Фаэтон - Михаил Чернолусский
Шрифт:
Интервал:
Закладка:
— Елки зеленые, лошадей-то сколько понагнали! Откудова? — удивлялся Ефрем, который, вернув Утяеву листовку, вновь стал разглядывать прохожих и улицы, по которым они проезжали. — Агитируют нас, хотят спекулянтами сделать.
— Сам удивляюсь, — заикаясь, сказал Утяев. — Неужели можно ради праздника столько содержать лошадей? И где? За городом… э-э-э… в конюшнях?
— А может, их потом на мясо пустят? — Ефрем толкнул в спину переводчика-кучера, который за всю дорогу не проронил ни слова. — Эй, слышь-ка, объясни, друг, где у вас лошадей столько держат и зачем? — Переводчик не обернулся. — Эй, тебе говорят!
После третьего толчка в спину переводчик оглянулся и, грозя пальцем, быстро проговорил:
— У нас правят богачи, каста расистов. Вас предупреждали, что вы должны молчать?
— У нас нет врагов, дорогой.
— Враги Третьего Тобби отныне ваши враги. Еще раз прошу молчать.
Утяев и Ефрем, переглянувшись, пожали плечами.
— Вот тебе и праздник, как говорится, — вздохнул Утяев. — Интересно, что на этот счет… э-э-э… думают местные расисты-богачи?
— Нас домой бы отпустили… — вдруг громко произнес Ефрем. — А тут пусть разбираются сами как хотят!
Переводчик, не оборачиваясь, погрозил кулаком. Ефрем и Утяев замолкли. Шутки в сторону.

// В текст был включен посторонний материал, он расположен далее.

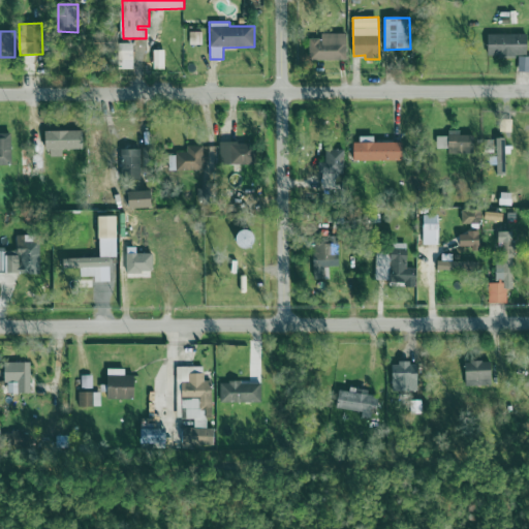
[(201,45),(201,32),(189,32),(189,45),(201,45)]
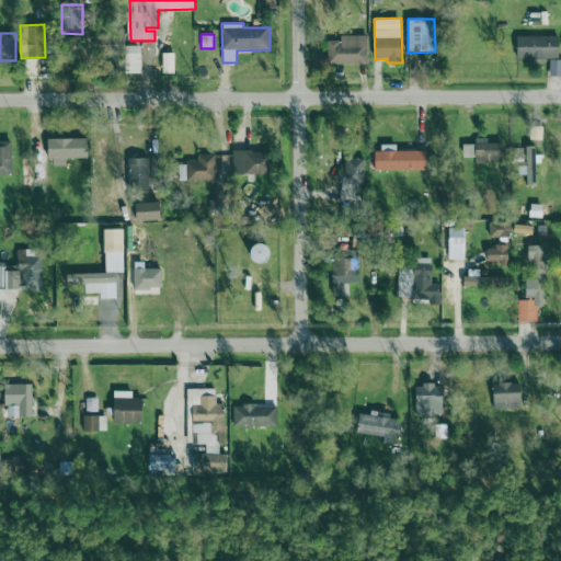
[(329,65),(368,64),(367,35),(341,36),(341,41),(328,41),(329,65)]
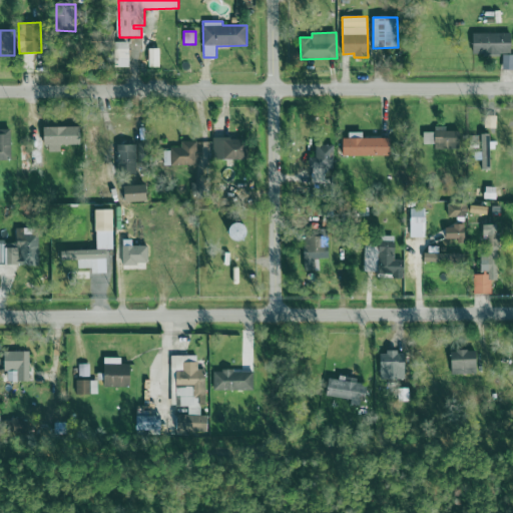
[(473,33),(473,55),(503,55),(503,70),(512,70),(512,55),(512,34),(473,33)]
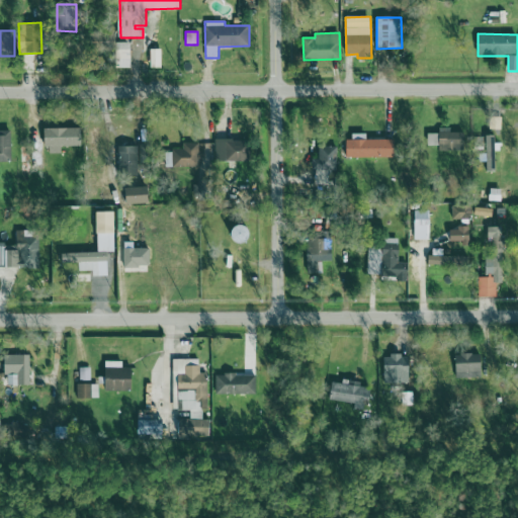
[(132,68),(132,42),(116,42),(116,69),(132,68)]
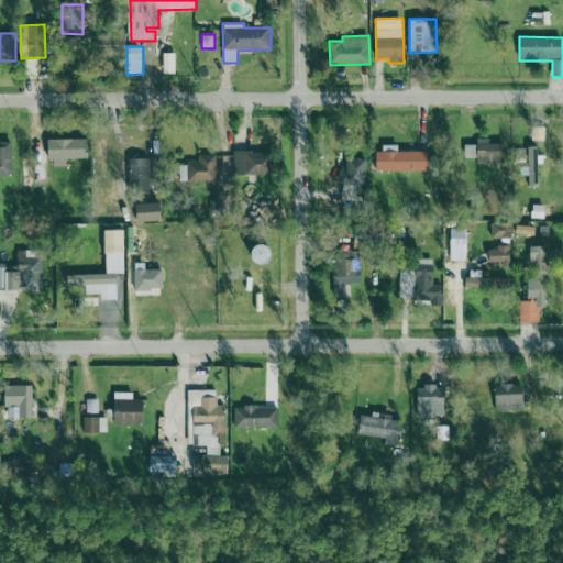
[(176,74),(176,53),(164,53),(164,74),(176,74)]
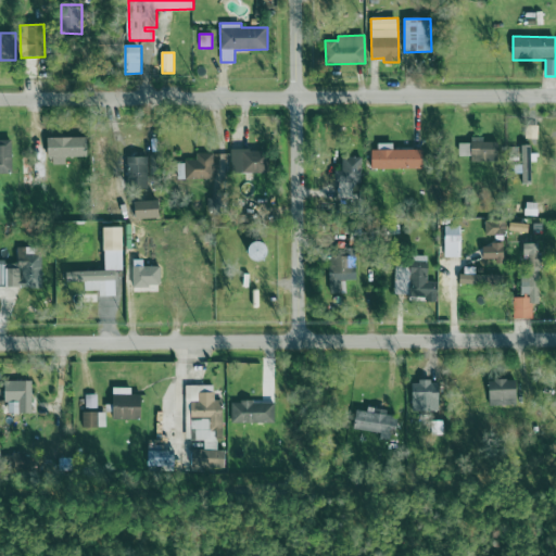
[(500,142),(483,142),(483,137),(472,137),(472,162),(500,162),(500,142)]
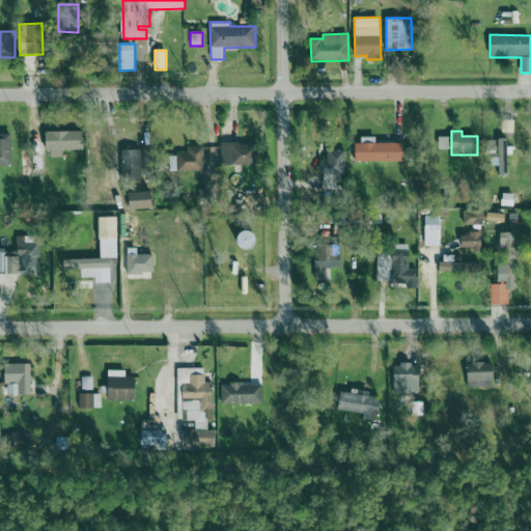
[(84,149),(84,132),(48,132),(48,158),(63,158),(63,150),(84,149)]
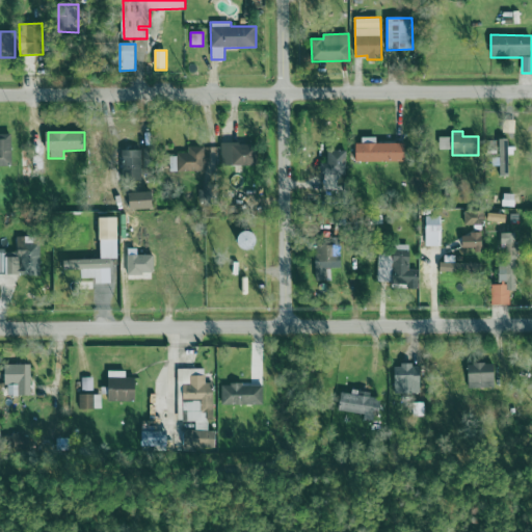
[(11,134),(0,134),(0,165),(12,166),(11,134)]
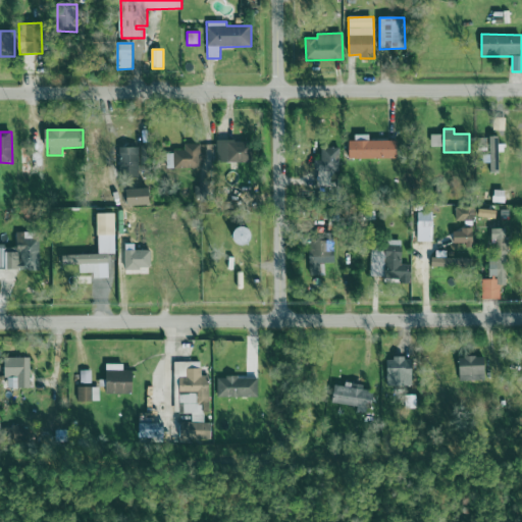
[(442,135),(431,135),(431,147),(442,147),(442,135)]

Такого огромного стадиона в двадцатом веке не мог увидеть ни один землянин. Если бы эту гигантскую чашу, наполненную людьми, а точнее сказать — человечками-муравьями, расползшимися по всем трибунам, вдруг приподнять над почвой, а затем опрокинуть, то родилась бы полуживая муравьиная куча, равная, наверно, по высоте горе. К счастью, для инопоостоанства понятия «верх, низ» относительные. Инопространство тоже вращается, оно не может никуда опрокинуть Желтого Дьявола. Вот если остановить вращение… Но что за дикая мысль! Впрочем, стадион походил на гигантское вогнутое чертово колесо, которое, если его раскрутить и сразу затем затормозить, быстро разбросает по касательной всю копошащуюся массу фаэтов-муравьев.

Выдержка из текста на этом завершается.